* [Work to be completed]:
Copy out every one of the lines below without changing a single character.

* [Source material]:
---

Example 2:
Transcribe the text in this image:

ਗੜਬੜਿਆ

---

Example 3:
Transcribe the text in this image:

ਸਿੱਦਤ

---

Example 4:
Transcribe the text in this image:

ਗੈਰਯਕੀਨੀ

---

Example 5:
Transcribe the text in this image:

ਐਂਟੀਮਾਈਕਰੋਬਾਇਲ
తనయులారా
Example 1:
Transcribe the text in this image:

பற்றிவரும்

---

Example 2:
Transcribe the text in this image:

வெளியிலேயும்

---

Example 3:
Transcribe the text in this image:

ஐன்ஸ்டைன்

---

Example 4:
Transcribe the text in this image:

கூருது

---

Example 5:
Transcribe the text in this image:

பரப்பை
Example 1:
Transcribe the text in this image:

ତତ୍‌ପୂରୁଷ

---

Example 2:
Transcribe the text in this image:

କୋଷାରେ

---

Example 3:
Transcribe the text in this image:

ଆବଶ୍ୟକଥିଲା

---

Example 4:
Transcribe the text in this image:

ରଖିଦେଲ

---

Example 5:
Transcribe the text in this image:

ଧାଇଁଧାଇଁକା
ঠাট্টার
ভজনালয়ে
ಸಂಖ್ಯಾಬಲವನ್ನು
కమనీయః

* [Result of this task]:
---

Example 2:
Transcribe the text in this image:

ਗੜਬੜਿਆ

---

Example 3:
Transcribe the text in this image:

ਸਿੱਦਤ

---

Example 4:
Transcribe the text in this image:

ਗੈਰਯਕੀਨੀ

---

Example 5:
Transcribe the text in this image:

ਐਂਟੀਮਾਈਕਰੋਬਾਇਲ
తనయులారా
Example 1:
Transcribe the text in this image:

பற்றிவரும்

---

Example 2:
Transcribe the text in this image:

வெளியிலேயும்

---

Example 3:
Transcribe the text in this image:

ஐன்ஸ்டைன்

---

Example 4:
Transcribe the text in this image:

கூருது

---

Example 5:
Transcribe the text in this image:

பரப்பை
Example 1:
Transcribe the text in this image:

ତତ୍‌ପୂରୁଷ

---

Example 2:
Transcribe the text in this image:

କୋଷାରେ

---

Example 3:
Transcribe the text in this image:

ଆବଶ୍ୟକଥିଲା

---

Example 4:
Transcribe the text in this image:

ରଖିଦେଲ

---

Example 5:
Transcribe the text in this image:

ଧାଇଁଧାଇଁକା
ঠাট্টার
ভজনালয়ে
ಸಂಖ್ಯಾಬಲವನ್ನು
కమనీయః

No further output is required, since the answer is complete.